Q4 Malawi is currently chairing several committees of the regional parliamentary forum. What does this say about the country?
It shows that Malawi is not just a sad story, there are things we are doing very well. We have women who can lead and are leading. It is not surprising that we had Sadc’s first woman president.
I understand the forum came up with a Model Law. What is it about?
It is a very historic document and I am very excited to see it come to fruition. It is the first of its kind and as an African, I am very proud of initiatives that are African, done to solve Africa problems. This model law will help countries that do not have laws like that one we moved last year, [the Marriage and Family Relations Act of 2015], to have a basis to move one.
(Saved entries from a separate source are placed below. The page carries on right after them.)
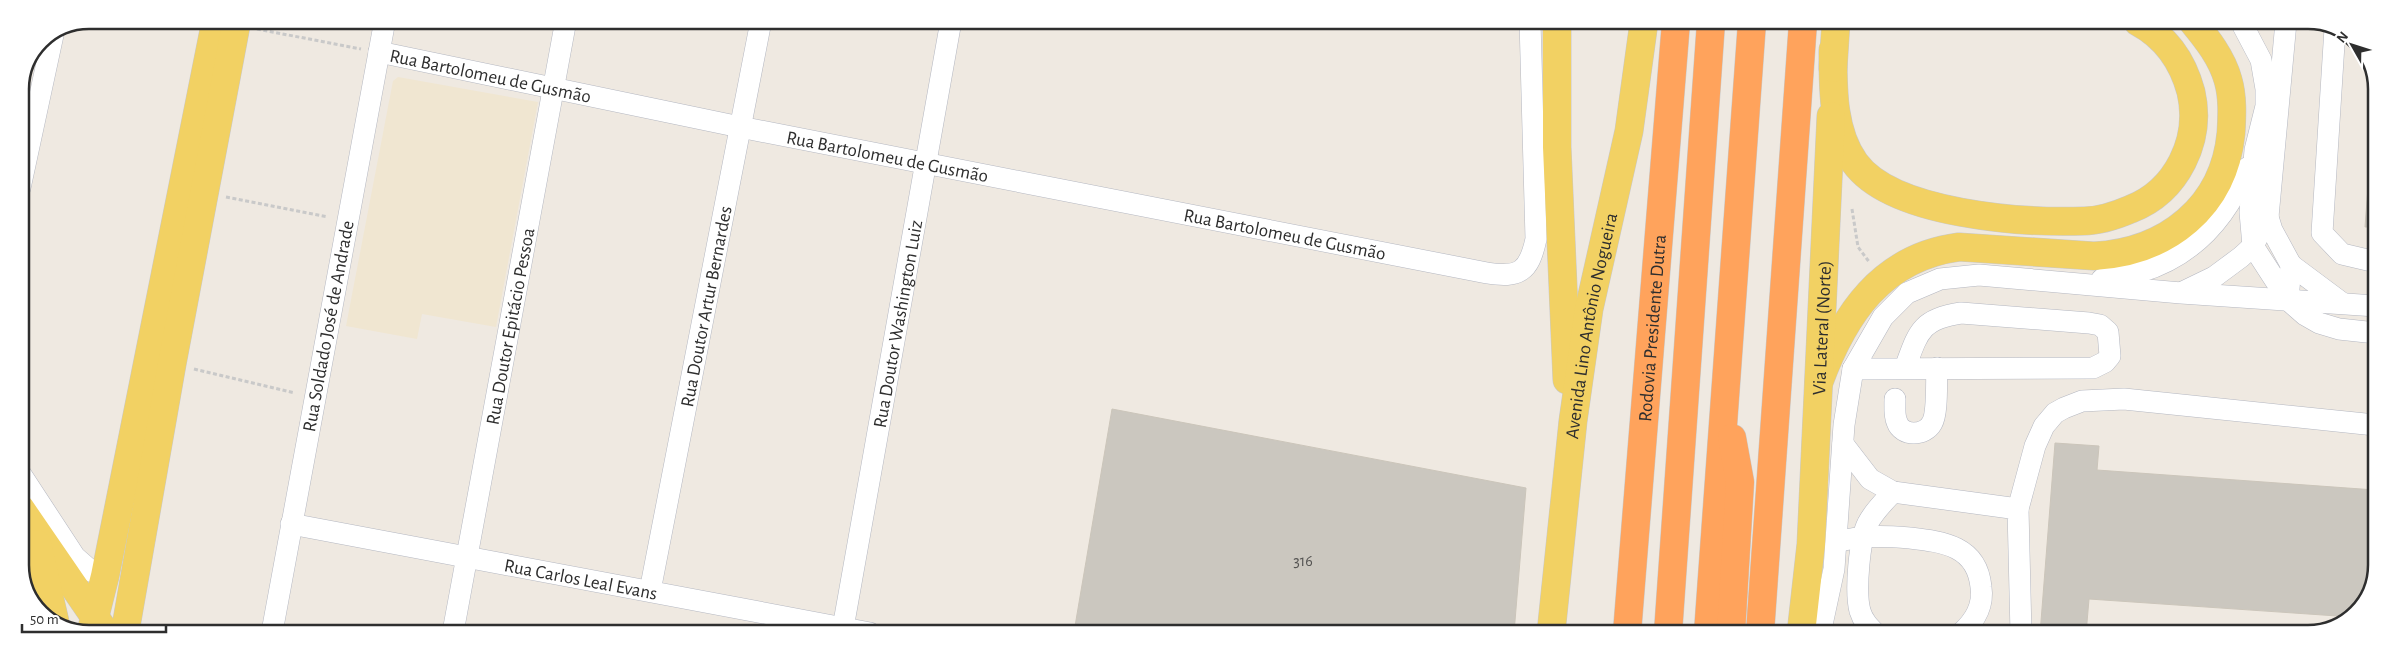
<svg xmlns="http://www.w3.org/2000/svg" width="2397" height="654" viewBox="0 0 2397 654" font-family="'Alegreya Sans',sans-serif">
<rect width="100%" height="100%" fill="#efe9e1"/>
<polygon fill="#f0e6d1" points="398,77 538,102 496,327 422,314 417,339 346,326 393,81"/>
<g fill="#cbc7bf" stroke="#cbc5ba">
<polygon points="2376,82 2377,84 2376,227 2365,227"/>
<polygon points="1112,409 1526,488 1514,633 1074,632"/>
<polygon points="2055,443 2099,446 2097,470 2375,490 2375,583 2352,617 2089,599 2086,634 2040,634"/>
</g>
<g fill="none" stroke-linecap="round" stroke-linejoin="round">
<defs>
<g id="minor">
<polyline points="2241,22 2261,60 2266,89 2266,106 2255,150 2250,212 2253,246 2288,300 2305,315 2319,323 2339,329 2376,333"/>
<polyline points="2335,28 2322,233 2342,254 2376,262"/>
<path id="s1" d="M379 52 740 127 1487 273C1519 278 1529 272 1536 239L1530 21"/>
<polyline points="20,188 53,35"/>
<polyline points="2268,217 2272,230 2291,265 2288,300"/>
<polyline points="2291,265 2342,303"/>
<path d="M2102 279C2114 277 2128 276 2140 272 2193 256 2227 217 2247 168"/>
<polyline points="2183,292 2214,277 2241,257 2253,246 2268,217 2286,22"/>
<path d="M1853 369 2093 368 2105 362 2110 356 2108 332 2100 325 2089 323 1961 313C1920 319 1918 333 1905 368"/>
<path d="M1895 399C1895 406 1894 416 1897 422 1902 437 1925 436 1932 423 1938 413 1936 381 1937 368"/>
<polyline points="1843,444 1870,479 1893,492 2018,509 2021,634"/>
<polyline points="20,473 75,557 91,571 105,576"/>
<polyline points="2018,509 2035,446 2044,426 2055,413 2064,408 2082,401 2124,399 2375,425"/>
<path id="s2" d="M291 524 870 633"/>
<path d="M1837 542C1862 535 1884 536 1910 538 1944 542 1977 546 1981 587 1984 607 1974 622 1960 634"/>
<path id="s3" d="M650 591 761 21"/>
<path id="s4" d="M843 628 951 21"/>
<path id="s5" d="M272 632C308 428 346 224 385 20"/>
<path id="s6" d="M453 632 566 20"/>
<polyline points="1820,634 1834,569 1844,425 1853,369 1883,317 1907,293 1940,279 1979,275 2181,293 2376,306"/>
<path d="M1876 634C1869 627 1863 621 1860 611 1855 592 1859 540 1868 523 1874 511 1884 502 1893 492"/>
</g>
<g id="major">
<polyline points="1557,21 1557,147 1567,380"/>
<path d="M1833 50C1833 87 1832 131 1855 163 1893 215 2024 223 2084 221 2098 221 2117 215 2131 209 2177 191 2202 140 2191 92 2183 62 2166 37 2138 22"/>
<polyline points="1833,68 1836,22"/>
<path d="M1819 382C1844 314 1882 257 1959 247L2094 256C2167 252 2224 207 2231 133 2232 116 2233 97 2228 80 2222 58 2207 39 2193 22"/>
<polyline points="20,508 101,626"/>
<polyline points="37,544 55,622"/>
<polyline points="91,632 105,576 216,20"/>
<polyline points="125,632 172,364 237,20"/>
<path id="s7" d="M1551 633 1573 421 1589 309 1629 131 1644 22"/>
<path id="s8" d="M1801 633 1811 544 1831 116"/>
</g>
<g id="highway">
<path id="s9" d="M1627 633 1676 22"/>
<polyline points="1668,633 1711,22"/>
<polyline points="1708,633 1752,22"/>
<polyline points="1731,633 1740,482 1732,438"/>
<polyline points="1760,633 1803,22"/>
</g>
</defs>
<use href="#minor" stroke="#b4b7c1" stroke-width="22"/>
<use href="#major" stroke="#c9c9c9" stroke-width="29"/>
<use href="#highway" stroke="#c9c9c9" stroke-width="29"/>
<g stroke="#c9c9c9" stroke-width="3" stroke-dasharray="4 2.5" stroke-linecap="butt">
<polyline points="257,29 361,49"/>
<polyline points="226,197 328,217"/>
<polyline points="1852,209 1858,247 1870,263"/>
<polyline points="194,369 295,393"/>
</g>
<use href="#minor" stroke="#fff" stroke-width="21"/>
<use href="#major" stroke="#f2d163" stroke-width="28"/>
<use href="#highway" stroke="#ffa35c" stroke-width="28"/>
</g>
<g text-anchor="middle" stroke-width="4" stroke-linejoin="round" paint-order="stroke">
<g font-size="16" fill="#555452">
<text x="1303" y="566">316</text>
</g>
<g font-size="19" fill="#2e2e2e" stroke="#fff">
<text dy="7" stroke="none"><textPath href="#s1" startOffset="114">Rua Bartolomeu de Gusmão</textPath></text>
<text dy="7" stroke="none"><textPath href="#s1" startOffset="519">Rua Bartolomeu de Gusmão</textPath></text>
<text dy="7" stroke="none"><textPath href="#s1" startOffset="924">Rua Bartolomeu de Gusmão</textPath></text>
<text dy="7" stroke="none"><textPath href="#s3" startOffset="290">Rua Doutor Artur Bernardes</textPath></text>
<text dy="7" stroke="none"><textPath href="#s4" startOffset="309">Rua Doutor Washington Luiz</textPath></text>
<text dy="7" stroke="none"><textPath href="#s5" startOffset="311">Rua Soldado José de Andrade</textPath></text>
<text dy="7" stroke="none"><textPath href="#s6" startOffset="311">Rua Doutor Epitácio Pessoa</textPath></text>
<text dy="7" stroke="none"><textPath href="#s7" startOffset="310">Avenida Lino Antônio Nogueira</textPath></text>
<text dy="7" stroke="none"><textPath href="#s9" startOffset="306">Rodovia Presidente Dutra</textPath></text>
<text dy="7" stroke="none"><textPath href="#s8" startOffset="306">Via Lateral (Norte)</textPath></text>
<text dy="7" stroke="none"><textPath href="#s2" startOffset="295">Rua Carlos Leal Evans</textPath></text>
</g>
</g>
<path d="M0 0H2397V654H0ZM89 29H2308A60 60 0 0 1 2368 89V565A60 60 0 0 1 2308 625H89A60 60 0 0 1 29 565V89A60 60 0 0 1 89 29Z" fill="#fff" fill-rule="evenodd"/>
<path fill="none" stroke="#2e2e2e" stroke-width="2.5" d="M89 29H2308A60 60 0 0 1 2368 89V565A60 60 0 0 1 2308 625H89A60 60 0 0 1 29 565V89A60 60 0 0 1 89 29Z"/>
<g transform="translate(2352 45) rotate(309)" stroke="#ffffff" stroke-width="4" paint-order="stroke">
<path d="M0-4L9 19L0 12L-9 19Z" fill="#2e2e2e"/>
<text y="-8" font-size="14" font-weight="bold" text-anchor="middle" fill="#2e2e2e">N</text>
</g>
<path d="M22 624v8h144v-8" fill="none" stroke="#2e2e2e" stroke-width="2.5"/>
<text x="30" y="624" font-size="15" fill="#2e2e2e" stroke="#ffffff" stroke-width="4" paint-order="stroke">50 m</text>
</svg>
We used this law in its draft form as a lobbying tool.
Q6 Lastly, language seems to be a barrier in realising effective implementation of most policies on the ground. How does Sadc PF plan to turn this around for best results?
Actually, we have agreed that one of the reasons the block rarely makes strides in growing its socio-economic development is the gap that exists between policy makers and those expected to implement them on the ground. And the issue is worse in here [Malawi], a country with high illiteracy levels, especially in women. You find that all policy documents and deliberations thereof are done in English, and yet only a few of us can ably understand and analyse them from where we can make informed decisions while the majority of the people don’t. It’s high time our Parliament started holding its deliberations in a language most accessible to the poor voter in the rural setting whom we all claim to represent. The move is already working wonders in countries that embraced the idea.